Top of Exercise materials

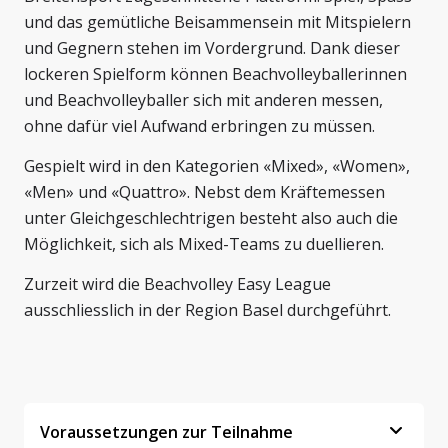
und das gemütliche Beisammensein mit Mitspielern
und Gegnern stehen im Vordergrund. Dank dieser
lockeren Spielform können Beachvolleyballerinnen
und Beachvolleyballer sich mit anderen messen,
ohne dafür viel Aufwand erbringen zu müssen.
Gespielt wird in den Kategorien «Mixed», «Women»,
«Men» und «Quattro». Nebst dem Kräftemessen
unter Gleichgeschlechtrigen besteht also auch die
Möglichkeit, sich als Mixed-Teams zu duellieren.
Zurzeit wird die Beachvolley Easy League
ausschliesslich in der Region Basel durchgeführt.
Voraussetzungen zur Teilnahme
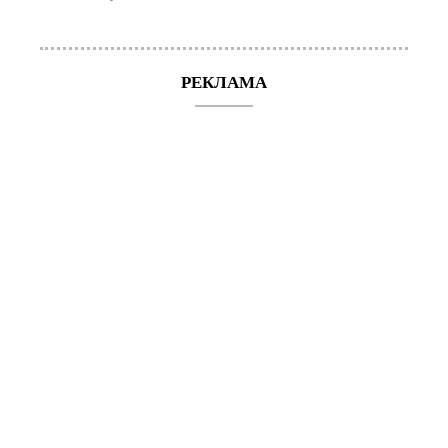
РЕКЛАМА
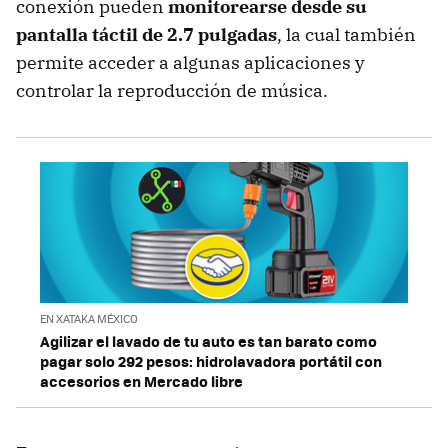
conexión pueden
monitorearse desde su
pantalla táctil de 2.7 pulgadas
, la cual también
permite acceder a algunas aplicaciones y
controlar la reproducción de música.
EN XATAKA MÉXICO
Agilizar el lavado de tu auto es tan barato como
pagar solo 292 pesos: hidrolavadora portátil con
accesorios en Mercado libre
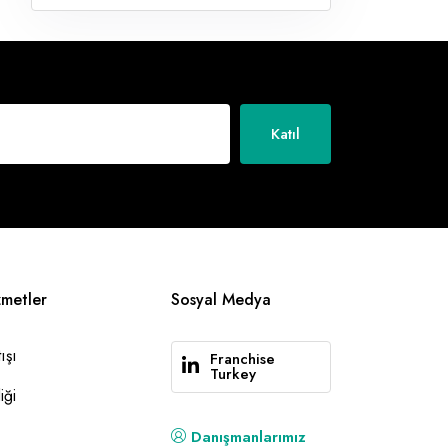
Katıl
zmetler
Sosyal Medya
ışı
Franchise
Turkey
iği
Danışmanlarımız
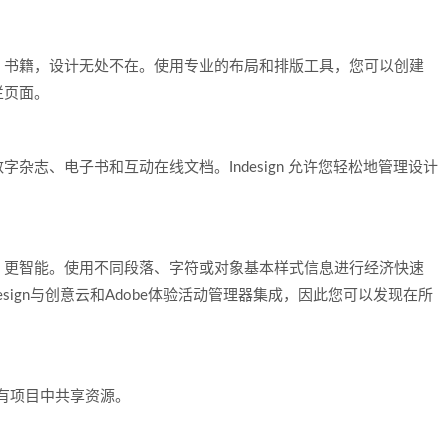
、书籍，设计无处不在。使用专业的布局和排版工具，您可以创建
栏页面。
杂志、电子书和互动在线文档。Indesign 允许您轻松地管理设计
、更智能。使用不同段落、字符或对象基本样式信息进行经济快速
esign与创意云和Adobe体验活动管理器集成，因此您可以发现在所
所有项目中共享资源。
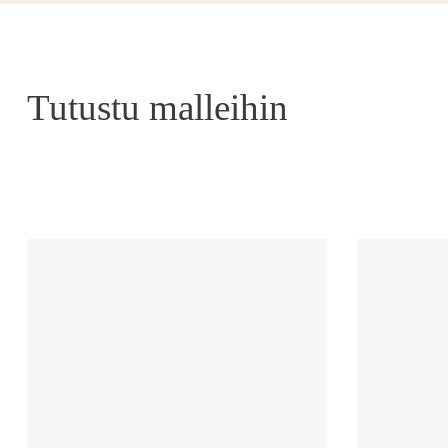
Tutustu malleihin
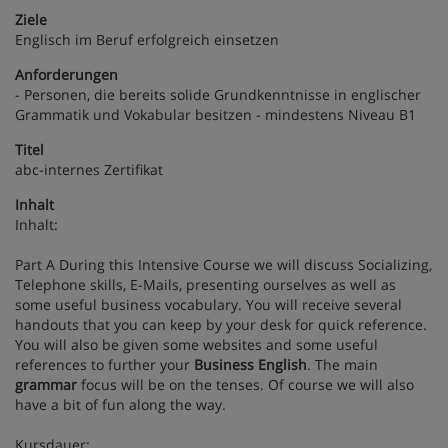
Ziele
Englisch im Beruf erfolgreich einsetzen
Anforderungen
- Personen, die bereits solide Grundkenntnisse in englischer
Grammatik und Vokabular besitzen - mindestens Niveau B1
Titel
abc-internes Zertifikat
Inhalt
Inhalt:
Part A During this Intensive Course we will discuss Socializing,
Telephone skills, E-Mails, presenting ourselves as well as
some useful business vocabulary. You will receive several
handouts that you can keep by your desk for quick reference.
You will also be given some websites and some useful
references to further your
Business English
. The main
grammar
focus will be on the tenses. Of course we will also
have a bit of fun along the way.
Kursdauer:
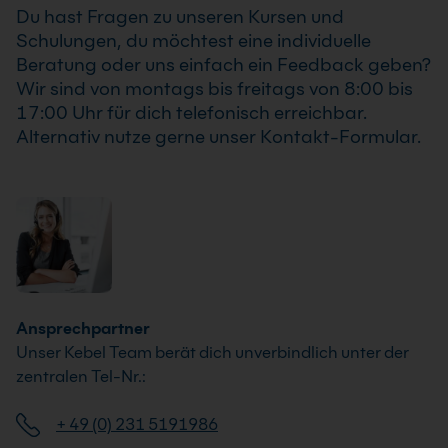
Du hast Fragen zu unseren Kursen und
Schulungen, du möchtest eine individuelle
Beratung oder uns einfach ein Feedback geben?
Wir sind von montags bis freitags von 8:00 bis
17:00 Uhr für dich telefonisch erreichbar.
Alternativ nutze gerne unser Kontakt-Formular.
Ansprechpartner
Unser Kebel Team berät dich unverbindlich unter der
zentralen Tel-Nr.:
+ 49 (0) 231 5191986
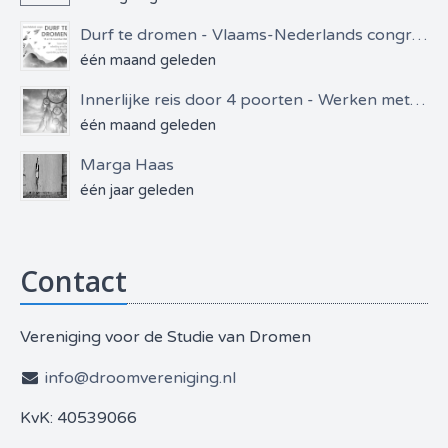
Durf te dromen - Vlaams-Nederlands congres
één maand geleden
Innerlijke reis door 4 poorten - Werken met dromen & bewustzijn
één maand geleden
Marga Haas
één jaar geleden
Contact
Vereniging voor de Studie van Dromen
info@droomvereniging.nl
KvK: 40539066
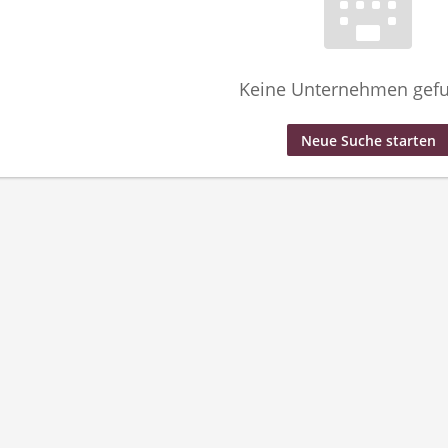
Keine Unternehmen gef
Neue Suche starten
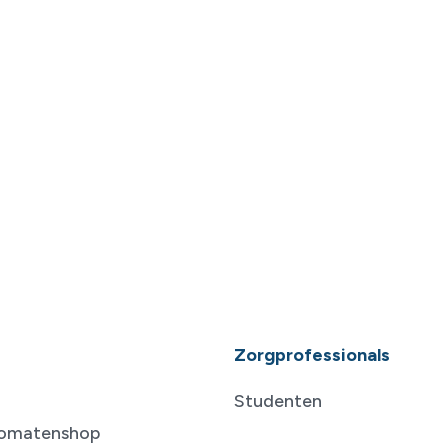
Zorgprofessionals
Studenten
tomatenshop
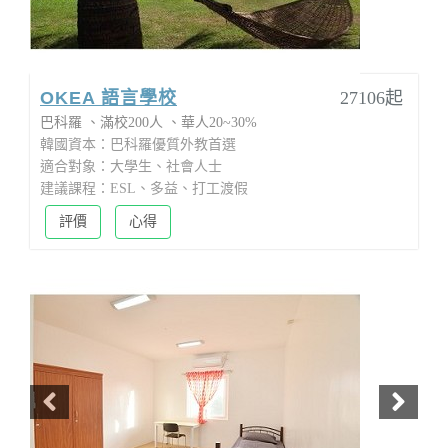
OKEA 語言學校
27106起
巴科羅
滿校200人
華人20~30%
韓國資本：巴科羅優質外教首選
適合對象：大學生、社會人士
建議課程：ESL、多益、打工渡假
評價
心得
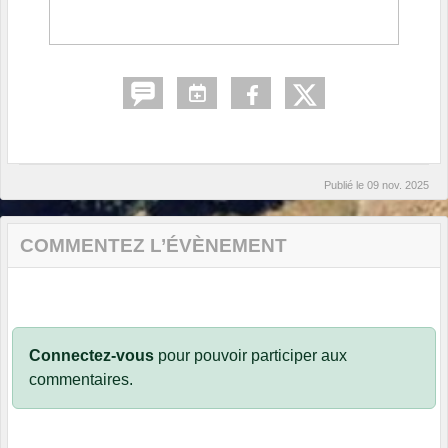
Publié le
09 nov. 2025
COMMENTEZ L’ÉVÈNEMENT
Connectez-vous
pour pouvoir participer aux
commentaires.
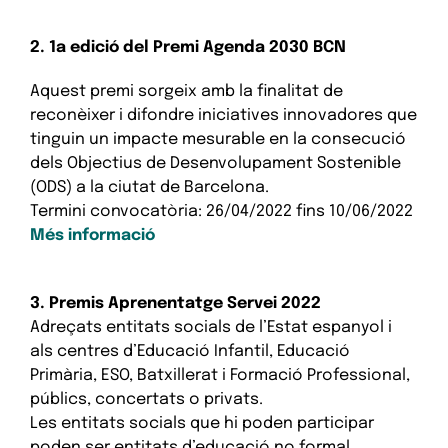
2.
1a edició del Premi Agenda 2030 BCN
Aquest premi sorgeix amb la finalitat de
reconèixer i difondre iniciatives innovadores que
tinguin un impacte mesurable en la consecució
dels Objectius de Desenvolupament Sostenible
(ODS) a la ciutat de Barcelona.
Termini convocatòria:
26/04/2022
fins
10/06/2022
Més informació
3. Premis Aprenentatge Servei 2022
Adreçats entitats socials de l’Estat espanyol i
als centres d’Educació Infantil, Educació
Primària, ESO, Batxillerat i Formació Professional,
públics, concertats o privats.
Les entitats socials que hi poden participar
poden ser entitats d’educació no formal,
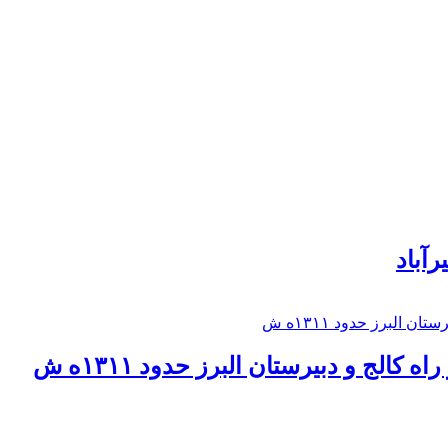
رآباد
كالج و دبيرستان البرز حدود ۱۳۱۱ه ش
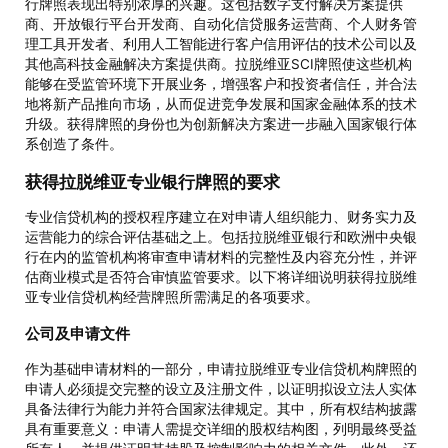
行牌照表现出特别浓厚的兴趣。这包括数字支付解决方案提供
商、开放银行平台开发商、自动化信贷服务运营商、个人财务管
理工具开发者、利用人工智能进行客户信用评估的技术公司以及
其他高科技金融解决方案提供商。拉脱维亚SCI牌照使这些机构
能够在受监管环境下开展业务，增强客户和投资者信任，并合法
地将新产品推向市场，从而促进竞争发展和国家金融体系的技术
升级。获得牌照的身份也为创新解决方案进一步融入国家银行体
系创造了条件。
获得拉脱维亚专业银行牌照的要求
专业信贷机构的授权程序建立在对申请人组织能力、财务实力及
运营能力的综合评估基础之上。包括拉脱维亚银行和欧洲中央银
行在内的监管机构将审查申请材料的完整性及内容充分性，并评
估商业模式是否符合审慎监管要求。以下将详细说明获得拉脱维
亚专业信贷机构经营牌照所需满足的各项要求。
公司及申请文件
作为基础申请材料的一部分，申请拉脱维亚专业信贷机构牌照的
申请人必须提交完整的设立及注册文件，以证明拟设立法人实体
具备法律行为能力并符合国家法律规定。其中，所有权结构披露
具有重要意义：申请人需提交详细的股权结构图，列明最终受益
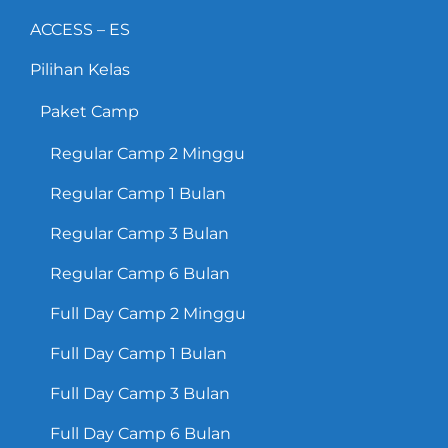
ACCESS – ES
Pilihan Kelas
Paket Camp
Regular Camp 2 Minggu
Regular Camp 1 Bulan
Regular Camp 3 Bulan
Regular Camp 6 Bulan
Full Day Camp 2 Minggu
Full Day Camp 1 Bulan
Full Day Camp 3 Bulan
Full Day Camp 6 Bulan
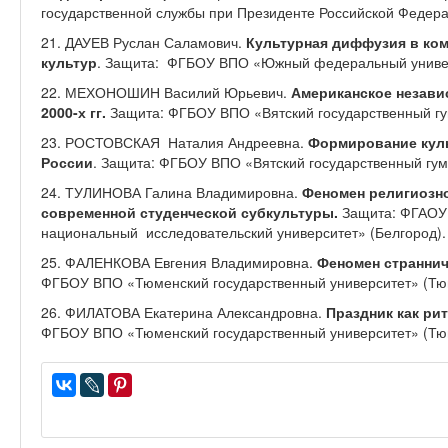
государственной службы при Президенте Российской Федера
21. ДАУЕВ Руслан Саламович.
Культурная диффузия в ко
культур
. Защита: ФГБОУ ВПО «Южный федеральный универс
22. МЕХОНОШИН Василий Юрьевич.
Американское незави
2000-х гг.
Защита: ФГБОУ ВПО «Вятский государственный гу
23. РОСТОВСКАЯ Наталия Андреевна.
Формирование кул
России
. Защита: ФГБОУ ВПО «Вятский государственный гум
24. ТУЛИНОВА Галина Владимировна.
Феномен религиозн
современной студенческой субкультуры.
Защита: ФГАОУ
национальный исследовательский университет» (Белгород).
25. ФАЛЕНКОВА Евгения Владимировна.
Феномен страннич
ФГБОУ ВПО «Тюменский государственный университет» (Тю
26. ФИЛАТОВА Екатерина Александровна.
Праздник как ри
ФГБОУ ВПО «Тюменский государственный университет» (Тю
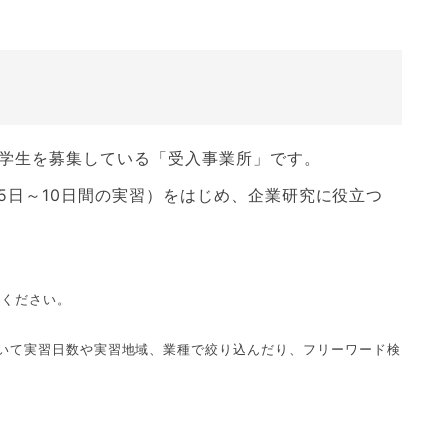
の学生を募集している「受入事業所」です。
日～10日間の実習）をはじめ、企業研究に役立つ
ください。
いて実習日数や実習地域、業種で絞り込んだり、フリーワード検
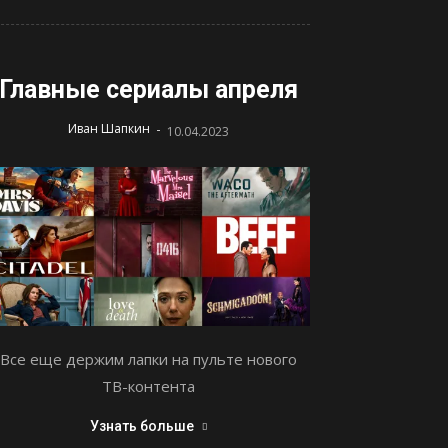
Главные сериалы апреля
-
Иван Шапкин
10.04.2023
Все еще держим лапки на пульте нового
ТВ-контента
Узнать больше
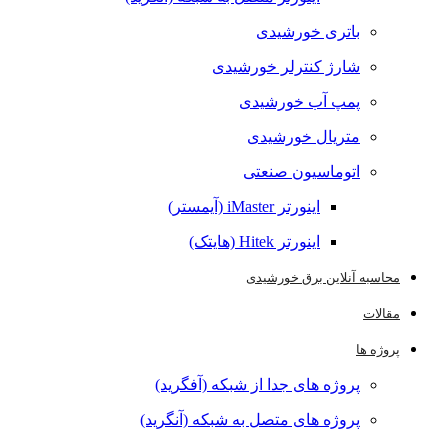
باتری خورشیدی
شارژ کنترلر خورشیدی
پمپ آب خورشیدی
متریال خورشیدی
اتوماسیون صنعتی
اینورتر iMaster (آیمستر)
اینورتر Hitek (هایتک)
به آنلاین برق خورشیدی
ات
ه ها
پروژه های جدا از شبکه (آفگرید)
پروژه های متصل به شبکه (آنگرید)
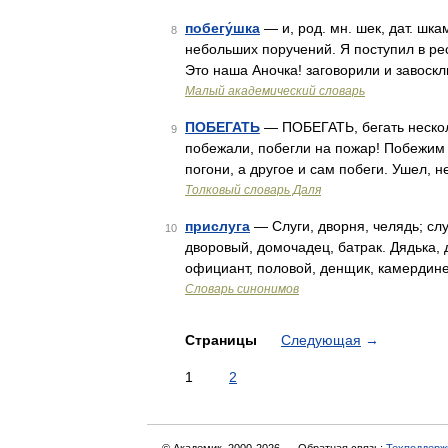
побегу́шка
— и, род. мн. шек, дат. шка
8
небольших поручений. Я поступил в рес
Это наша Аночка! заговорили и завоск
Малый академический словарь
ПОБЕГАТЬ
— ПОБЕГАТЬ, бегать несколь
9
побежали, побегли на пожар! Побежим 
погони, а другое и сам побеги. Ушел, 
Толковый словарь Даля
прислуга
— Слуги, дворня, челядь; слу
10
дворовый, домочадец, батрак. Дядька, д
официант, половой, денщик, камердине
Словарь синонимов
Страницы
Следующая
→
1
2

Bottom of Exercise materials

• [What the task requires]
Filter the entries above down to the lines containing the word "Владимировна".

• [Response below]
24. ТУЛИНОВА Галина Владимировна.
25. ФАЛЕНКОВА Евгения Владимировна.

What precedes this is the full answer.